* [Soal Latihan]:
• a. Dalam kutipan tentang pengalaman mengajar, perasaan apa saja yang bercampur aduk saat pertama kali masuk ke kelas sebagai guru? Sebutkan semuanya.
• b. Tuliskan kembali bagian dari kutipan tentang pengalaman mengajar yang dibuka dengan kata-kata "Di balik keceriaan" dan ditutup dengan "perasaan itu berubah.".

* [Kutipan Halaman]:
══════════
Awalnya, aku tidak berpikir bahwa mengajar bisa jadi sesuatu yang menyembuhkan. Aku selalu melihat pekerjaan ini sebagai sebuah kewajiban. Namun, perlahan-lahan, perspektifku mulai berubah. Aku mulai menyadari bahwa ada sesuatu yang sangat menenangkan dan memulihkan dalam mengajar.
Ketika pertama kali masuk ke kelas sebagai guru, aku merasa campur aduk antara gugup, canggung, dan antusias. Anak-anak di depan mata begitu ceria, penuh energi, dan entah bagaimana caranya selalu menemukan alasan untuk menggangguku. Mereka berlarian, berbicara, dan kadang-kadang bertanya hal-hal yang menurutku aneh. Bayangkan saja, pernah suatu hari seorang muridku, Ilham, bertanya, “Ms Mega, kenapa burung bisa terbang, tapi ikan nggak?” Aku sampai bengong sejenak. Itu pertanyaan yang sederhana tapi entah kenapa sulit dijawab dengan cara yang bisa dimengerti oleh anak umur 6 tahun.
Namun, seiring waktu, aku mulai menikmati dinamika di kelas. Aku mulai memahami setiap karakter anak-anak. Ada Ilham yang selalu penasaran, sering bertanya hal-hal aneh, tapi ia adalah anak yang punya rasa ingin tahu luar biasa. Lalu ada Nisa, yang pendiam tapi sangat cerdas, sering kali menyelesaikan tugas sebelum aku selesai menjelaskan. Setiap anak punya keunikan yang membuat mereka begitu spesial di mataku.
Di balik keceriaan anak-anak, aku sadar ada banyak hal yang bisa dipelajari dari mereka. Mereka mengajarkanku tentang kesederhanaan, tentang bagaimana hal-hal kecil bisa membuat bahagia. Ketika aku sedang merasa lelah atau sedih, senyuman tulus mereka, canda tawa di kelas, dan tanya jawab yang kadang konyol, semua itu seperti memberikan energi baru. Aku merasa bahwa saat aku mengajar mereka, sebenarnya aku juga sedang belajar dan sembuh.
Tidak jarang, sebagai orang dewasa, kita terjebak dalam perasaan tertekan. Tuntutan hidup, masalah pribadi, atau bahkan rasa kesepian sering kali menghantui. Sebelum menjadi guru, aku juga sering merasa demikian. Kadang, rutinitas membuatku merasa hampa, seperti ada sesuatu yang hilang dalam hidupku. Namun, ketika aku mulai mengajar, perlahan-lahan perasaan itu berubah.
══════════
* [Bahan Terkumpul]:
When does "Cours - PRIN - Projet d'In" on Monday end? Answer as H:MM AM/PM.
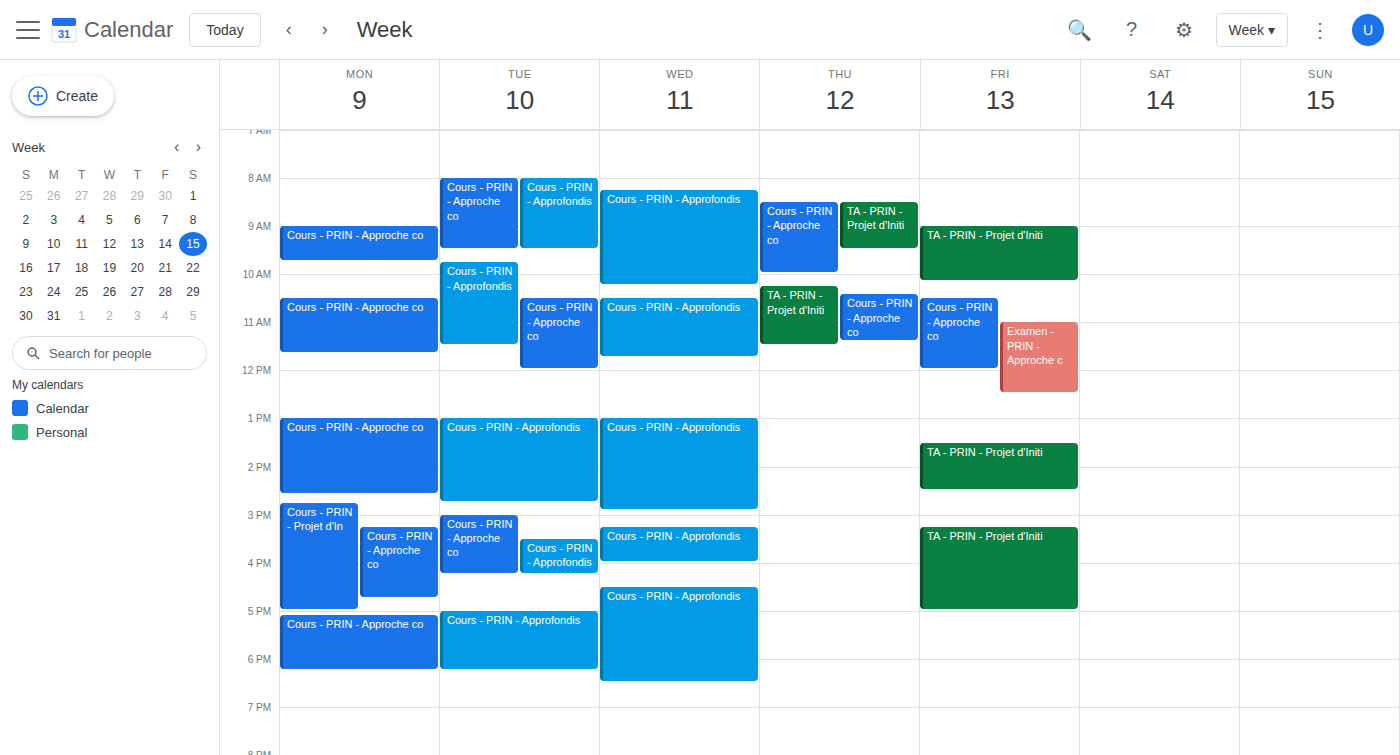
══════════
* [Kunci Jawaban]:
• a. Gugup, canggung, dan antusias.

• b.
Di balik keceriaan anak-anak, aku sadar ada banyak hal yang bisa dipelajari dari mereka. Mereka mengajarkanku tentang kesederhanaan, tentang bagaimana hal-hal kecil bisa membuat bahagia. Ketika aku sedang merasa lelah atau sedih, senyuman tulus mereka, canda tawa di kelas, dan tanya jawab yang kadang konyol, semua itu seperti memberikan energi baru. Aku merasa bahwa saat aku mengajar mereka, sebenarnya aku juga sedang belajar dan sembuh.
Tidak jarang, sebagai orang dewasa, kita terjebak dalam perasaan tertekan. Tuntutan hidup, masalah pribadi, atau bahkan rasa kesepian sering kali menghantui. Sebelum menjadi guru, aku juga sering merasa demikian. Kadang, rutinitas membuatku merasa hampa, seperti ada sesuatu yang hilang dalam hidupku. Namun, ketika aku mulai mengajar, perlahan-lahan perasaan itu berubah.